WHAT YOU WILL DO: Convert the text lines of each item below into a JSON list of strings, one string per line and no strings for blank lines, covering all the items. Leave the pictures out of the answer.

DATASET:
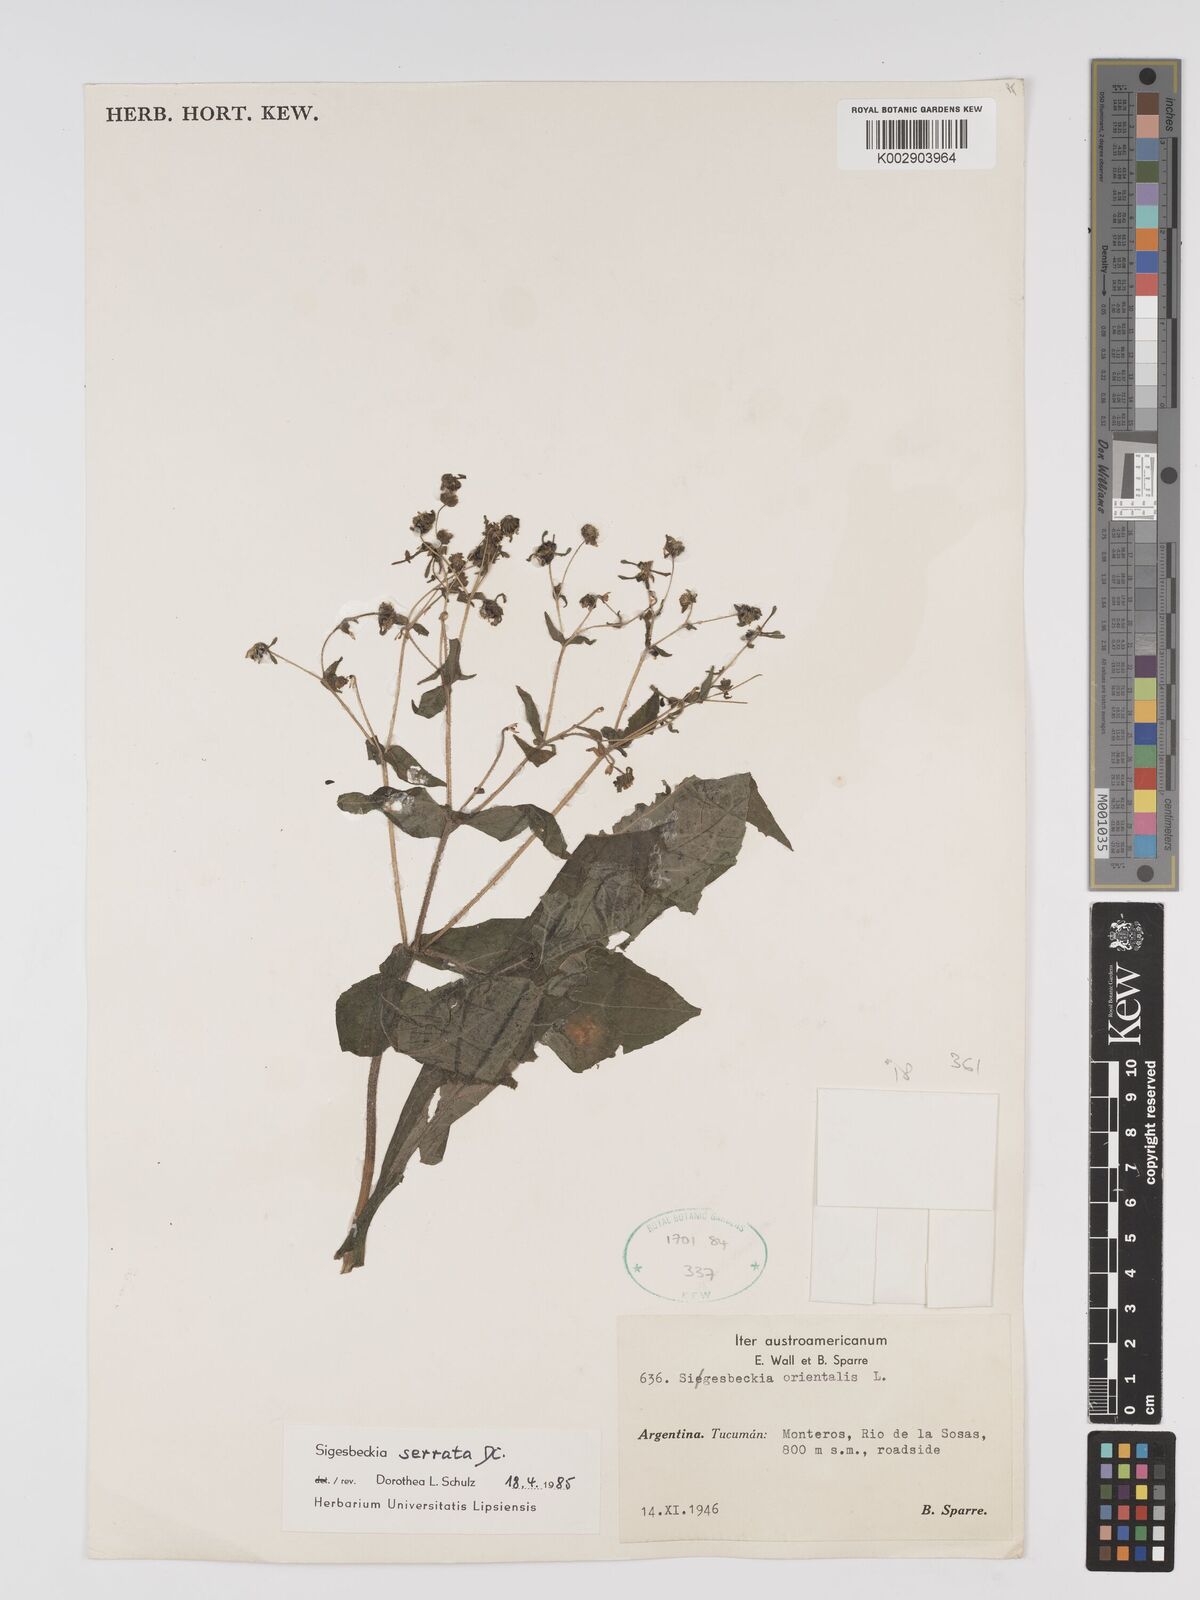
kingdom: Plantae
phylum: Tracheophyta
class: Magnoliopsida
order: Asterales
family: Asteraceae
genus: Sigesbeckia
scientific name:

COMPLETE OUTPUT:
[
  "kingdom: Plantae",
  "phylum: Tracheophyta",
  "class: Magnoliopsida",
  "order: Asterales",
  "family: Asteraceae",
  "genus: Sigesbeckia",
  "scientific name:"
]